Kalau ditanya mana asli martabak ayah, saya tidak berani fonis, saya yakin mereka itu bermula dari satu guru dan ada hubungan keluarga, sehingga tidak ada satu orang pun berani klem martabak ayah yang asli. Kecuali itu yang berani klem asli atau tidak atau enak atau tidak adalah para pembeli itu sendiri. Namun saya udah beberapakali anak saya suruh beli yang sebelah kiri arah masuk. Tapi sebelah kanan ada juga merek martabak ayah.



Terlepas dari dari itu esensi martabak menarik untuk didiskusikan, ia dibuat dari tepung yang telah remas dengan air, lalu dibulat-bulatkan sebutis telor. Bila ada yang pesan untuk beli, si penjual mertabak itu bereaksi untuk membuat sampai tepung sebesar telor melebar sampai sebesar piring yang dihantam seperti orang melempar jala menangkap ikan. 

Ketika mau dipanaskan diatas wajan, tepung yang sebesar piring itu pun dikecilkan lagi seukuran buku notes, setelah panas lalu disiramkanlah telor yang telah dicampur dengan kool dan daun bawan merah yang dipotong-potong diaduk atau dikocok lalu ditaburkan diatas tepung yang panas tadi.
seteleh semua keras jadilah ia martabak. 

Tapi yang menarik lagi bagi sang pembuat martabak itu, untuk memecah suasana sang penjual itu pun sambil menunggu martabak masak memukul-mukul  wajan yang terbuat dari campuran besi itu, sehingga dari jarak 50 meter sudah kedengaran suara wajan yang mengelingking gemuruh memecahkan suasana kegaduhan dikios-kioas dan warung-warung diseputar kota itu.

 Berarti daerah itu ada si penjual martabak. Kalau ditanya ke saya, apa yang menarik antara lain membuat martabak, dari tepung yang kecil dipukul-pukul dengan tangan yang trampil sehinga setipis-tipis kertas tidak putus-putus dan berlobang-lobang  lalu dikumpulkan kembali jadi lah ia sebagai menu makanan yang namanya martabak. 

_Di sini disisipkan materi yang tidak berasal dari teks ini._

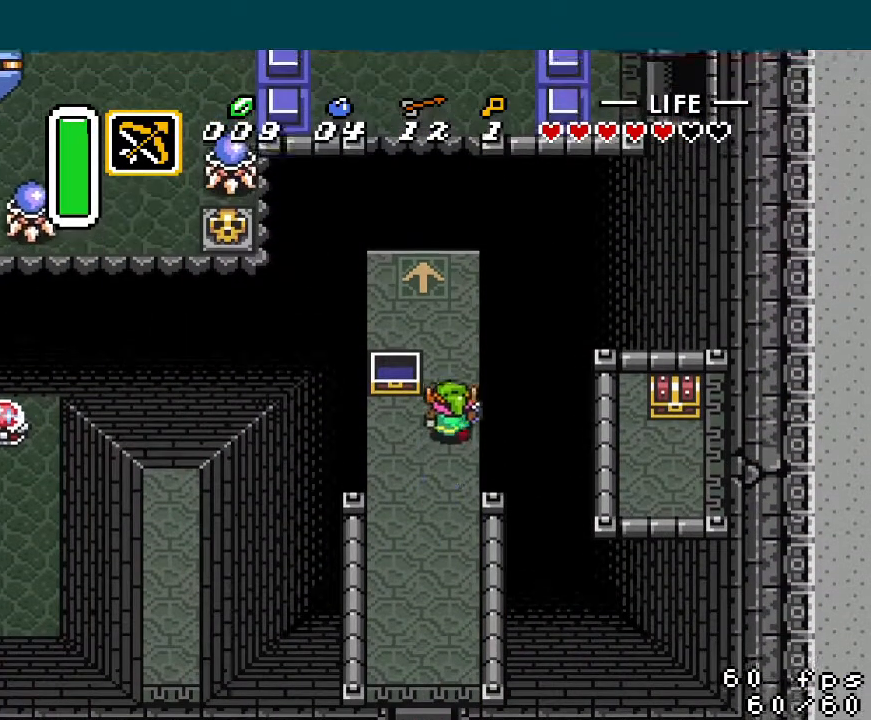
{"buttons": [], "events": [[117, "DPAD_LEFT", "down"], [117, "DPAD_UP", "up"], [150, "Y", "down"], [183, "DPAD_LEFT", "up"], [233, "Y", "up"]]}
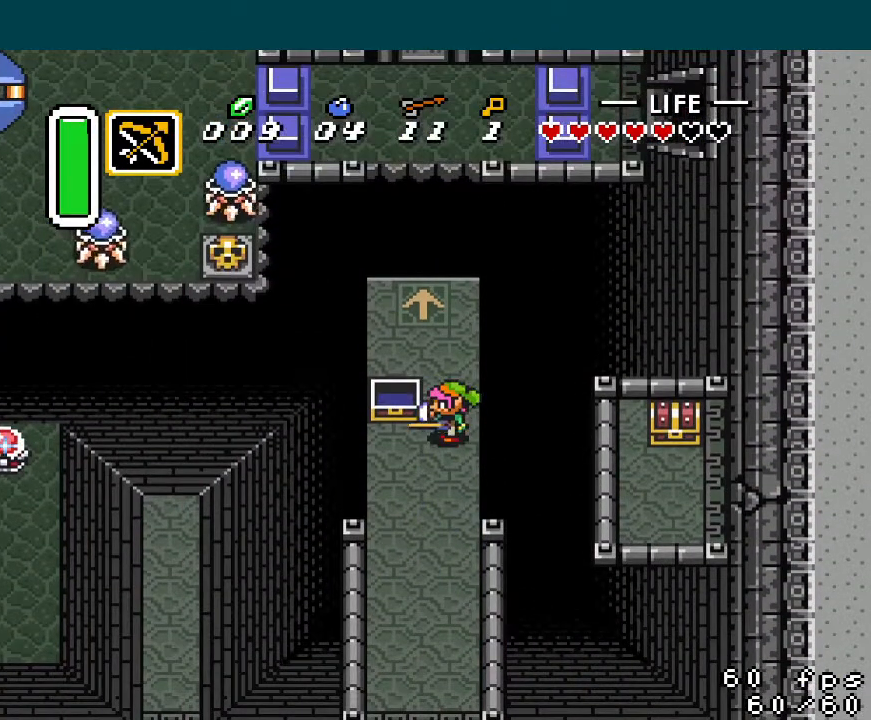
{"buttons": [], "events": [[117, "DPAD_DOWN", "down"], [184, "DPAD_DOWN", "up"], [284, "DPAD_UP", "down"], [317, "DPAD_UP", "up"]]}
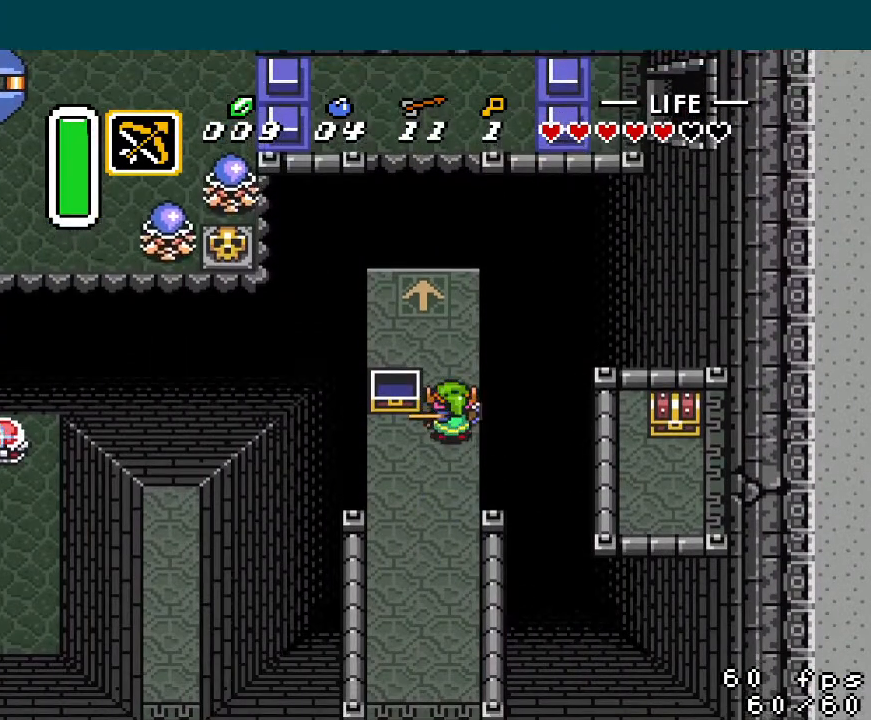
{"buttons": [], "events": [[17, "DPAD_LEFT", "down"], [67, "DPAD_LEFT", "up"], [117, "Y", "down"], [183, "Y", "up"]]}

Dari kecil jadi besar. Filososi lain, kalau tidak ada keahlian, tempung ya tetap jadi tepung. Tapi setelah diramu dengan telor ayam maka rasanya juga enak dimakan oleh semua lidah manusia. ... Lihat Selengkapnya

Artinya ketrampilan utk membuat sesuatu mutlak diperlukan, martabak yang modal murah dan bisa dijual dimana2 juga diperlikan ketrampilan. konon lagi pekerjaan besar yang melibatkan banyak orang.